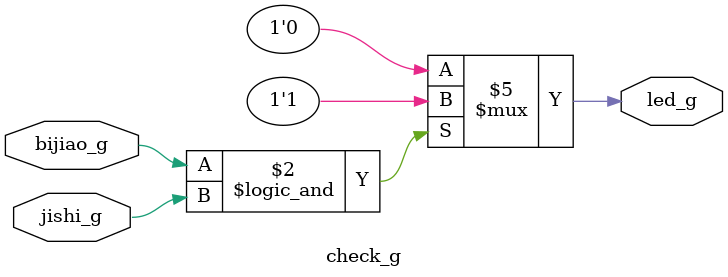
<source format=v>
`timescale 1ns / 1ps


module check_g(input bijiao_g, jishi_g,
               output reg led_g);
initial
begin
    led_g = 0;
end

always@(*)
begin
    if(bijiao_g && jishi_g) led_g = 1;
    else led_g = 0;
end
endmodule

</source>
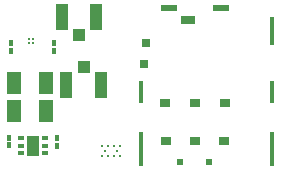
<source format=gbr>
G04 #@! TF.GenerationSoftware,KiCad,Pcbnew,(5.1.6)-1*
G04 #@! TF.CreationDate,2021-09-25T22:06:40+02:00*
G04 #@! TF.ProjectId,nrfmodule,6e72666d-6f64-4756-9c65-2e6b69636164,rev?*
G04 #@! TF.SameCoordinates,Original*
G04 #@! TF.FileFunction,Paste,Top*
G04 #@! TF.FilePolarity,Positive*
%FSLAX46Y46*%
G04 Gerber Fmt 4.6, Leading zero omitted, Abs format (unit mm)*
G04 Created by KiCad (PCBNEW (5.1.6)-1) date 2021-09-25 22:06:40*
%MOMM*%
%LPD*%
G01*
G04 APERTURE LIST*
%ADD10R,1.000000X1.050000*%
%ADD11R,1.050000X2.200000*%
%ADD12R,0.440000X0.470000*%
%ADD13R,1.220000X1.920000*%
%ADD14R,1.100000X1.700000*%
%ADD15R,0.600000X0.350000*%
%ADD16C,0.180000*%
%ADD17R,0.600000X0.600000*%
%ADD18R,0.450000X2.900000*%
%ADD19R,0.450000X1.900000*%
%ADD20R,0.450000X2.400000*%
%ADD21R,1.400000X0.500000*%
%ADD22R,0.750000X0.700000*%
%ADD23R,1.200000X0.650000*%
%ADD24R,0.700000X0.700000*%
%ADD25R,0.900000X0.700000*%
%ADD26C,0.250000*%
G04 APERTURE END LIST*
D10*
G04 #@! TO.C,U.FL2*
X146225000Y-97875000D03*
D11*
X144750000Y-99400000D03*
X147700000Y-99400000D03*
G04 #@! TD*
D12*
G04 #@! TO.C,1uF1*
X140030000Y-95825000D03*
X140030000Y-96495000D03*
G04 #@! TD*
G04 #@! TO.C,1uF2*
X143740000Y-95855000D03*
X143740000Y-96525000D03*
G04 #@! TD*
G04 #@! TO.C,1uF3*
X139920000Y-104495000D03*
X139920000Y-103825000D03*
G04 #@! TD*
G04 #@! TO.C,1uF4*
X143920000Y-104520000D03*
X143920000Y-103850000D03*
G04 #@! TD*
D13*
G04 #@! TO.C,220uF1*
X140340000Y-101550000D03*
X143040000Y-101550000D03*
G04 #@! TD*
G04 #@! TO.C,220uF2*
X140320000Y-99240000D03*
X143020000Y-99240000D03*
G04 #@! TD*
D14*
G04 #@! TO.C,5.0V1*
X141920000Y-104500000D03*
D15*
X142970000Y-103850000D03*
X142970000Y-104500000D03*
X142970000Y-105150000D03*
X140870000Y-105150000D03*
X140870000Y-104500000D03*
X140870000Y-103850000D03*
G04 #@! TD*
D16*
G04 #@! TO.C,IC1*
X141545000Y-95465000D03*
X141895000Y-95465000D03*
X141545000Y-95815000D03*
X141895000Y-95815000D03*
G04 #@! TD*
D17*
G04 #@! TO.C,NANOSIM1*
X154410000Y-105930000D03*
X156850000Y-105930000D03*
D18*
X162185000Y-104780000D03*
D19*
X162185000Y-99930000D03*
D20*
X162185000Y-94780000D03*
D21*
X157830000Y-92830000D03*
X153430000Y-92830000D03*
D22*
X151535000Y-95780000D03*
D19*
X151035000Y-99930000D03*
D18*
X151035000Y-104780000D03*
D23*
X155080000Y-93905000D03*
D24*
X151360000Y-97580000D03*
D25*
X153090000Y-100910000D03*
X155630000Y-100910000D03*
X158170000Y-100910000D03*
X153190000Y-104080000D03*
X155630000Y-104080000D03*
X158070000Y-104080000D03*
G04 #@! TD*
D26*
G04 #@! TO.C,SIMESDPROTECT1*
X147790000Y-104525000D03*
X148290000Y-104525000D03*
X148790000Y-104525000D03*
X149290000Y-104525000D03*
X148040000Y-104960000D03*
X149040000Y-104960000D03*
X147790000Y-105395000D03*
X148290000Y-105395000D03*
X148790000Y-105395000D03*
X149290000Y-105395000D03*
G04 #@! TD*
D10*
G04 #@! TO.C,U.FL1*
X145815000Y-95125000D03*
D11*
X147290000Y-93600000D03*
X144340000Y-93600000D03*
G04 #@! TD*
M02*

</source>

──────────────────────────────

= About this task =
Look above for the line with "X143740000Y-96525000D03*" and the line with "G04 #@! TO.C,220uF2*"; transcribe both and all lines in between, exactly, and nothing else.

= The answer =
X143740000Y-96525000D03*
G04 #@! TD*
G04 #@! TO.C,1uF3*
X139920000Y-104495000D03*
X139920000Y-103825000D03*
G04 #@! TD*
G04 #@! TO.C,1uF4*
X143920000Y-104520000D03*
X143920000Y-103850000D03*
G04 #@! TD*
D13*
G04 #@! TO.C,220uF1*
X140340000Y-101550000D03*
X143040000Y-101550000D03*
G04 #@! TD*
G04 #@! TO.C,220uF2*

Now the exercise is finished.